Thursday, January 11, 2007

Binding Resolutions

The new issue of Nature Methods contains an article outlining a European consortium which is resolving to generate a vast array of affinity reagents targeting the human proteome. It is a daunting task, and most of the article is tightly packed enumeration of what is daunting about it.

Even deciding what to generate reagents to is no easy task: take the 25K human ORFeome and mix in various post-translational modifications (proteolysis, phosphorylation, glycosylation, ubiquitination (and its cousins SUMO, NEDD8, ISG15 and several more), acetylation, lipidation) and variant folding/activity states, and there are almost certainly more than the 100K targets that they propose going after -- which is one of the first statements in the paper.

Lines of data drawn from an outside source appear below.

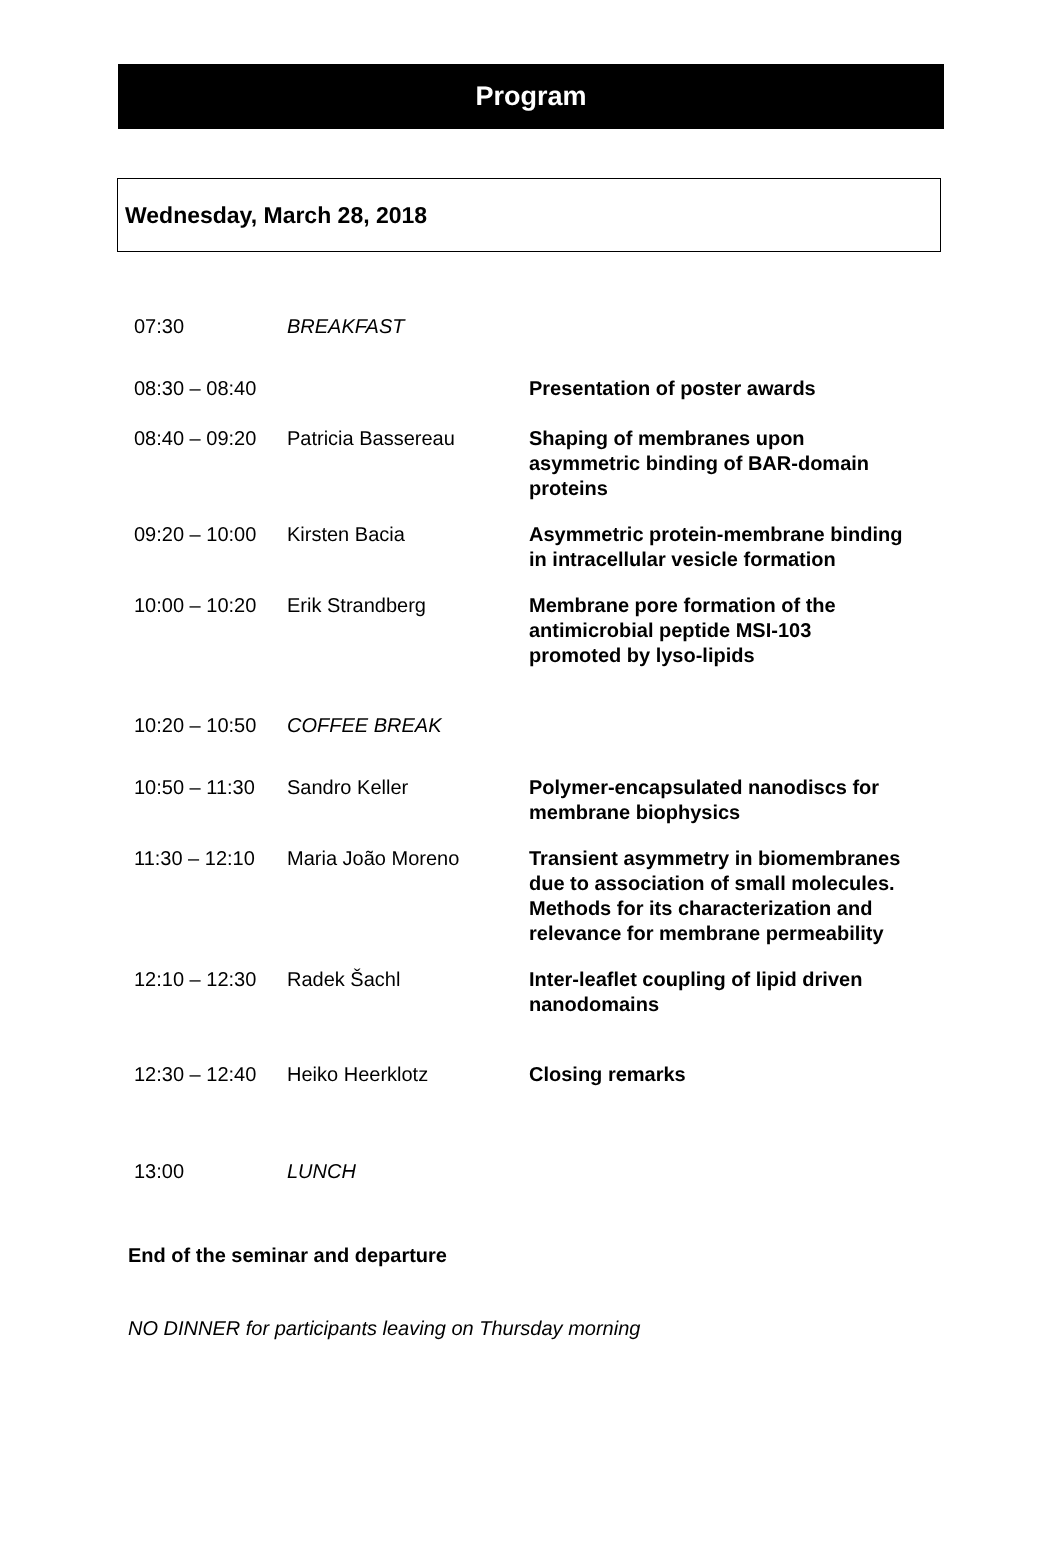Program
Wednesday, March 28, 2018
| 07:30 | BREAKFAST | |
| 08:30 – 08:40 | | Presentation of poster awards |
| 08:40 – 09:20 | Patricia Bassereau | Shaping of membranes upon asymmetric binding of BAR-domain proteins |
| 09:20 – 10:00 | Kirsten Bacia | Asymmetric protein-membrane binding in intracellular vesicle formation |
| 10:00 – 10:20 | Erik Strandberg | Membrane pore formation of the antimicrobial peptide MSI-103 promoted by lyso-lipids |
| 10:20 – 10:50 | COFFEE BREAK | |
| 10:50 – 11:30 | Sandro Keller | Polymer-encapsulated nanodiscs for membrane biophysics |
| 11:30 – 12:10 | Maria João Moreno | Transient asymmetry in biomembranes due to association of small molecules. Methods for its characterization and relevance for membrane permeability |
| 12:10 – 12:30 | Radek Šachl | Inter-leaflet coupling of lipid driven nanodomains |
| 12:30 – 12:40 | Heiko Heerklotz | Closing remarks |
| 13:00 | LUNCH | |
End of the seminar and departure
NO DINNER for participants leaving on Thursday morning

Their review of available technologies is brief, but gives a quick listing of about all the choices -- none of which has been proven to be scalable to the task. There's even the question of whether heterodox scaffolds, such as non-antibody protein scaffolds or nucleic acid aptamers, are appropriate or whether antibodies are the only way to go. Deciding on what assays to support for validation is no easier than deciding what to target, and doing validation on that scale may be a bigger challenge than generating all the reagents in the first place.

They also propose wrangling the available information on binders, in particular keeping track of where things bind. The current state of affairs is terrible, with many antibodies labeled only with common names by the ever expanding multitude of antibody suppliers. Worse yet, the same antibodies are sold by multiple vendors, but with no consistent way to tell -- except by looking for identical background noise in the Western blot images from each vendor. Sites such as ExactAntigen try to get a handle on things & cut down the tedium of antibody identification a bit, but the antibody information world is more chaos than order.

All that said, boy is this project needed! They will need a lot of luck (and copious quantities of money), but the lack of off-the-shelf affinity reagents for any protein of sudden interest is a serious handicap for validating array or computational experiments, as I found all too often in my last job. DNA & RNA have the elegant beauty of Watson-Crick pairing; if only such a rule system could be devised for protein!

BTW, if you don't get Nature Methods, the print subscriptions are given out pretty freely to biotech/biopharma professionals.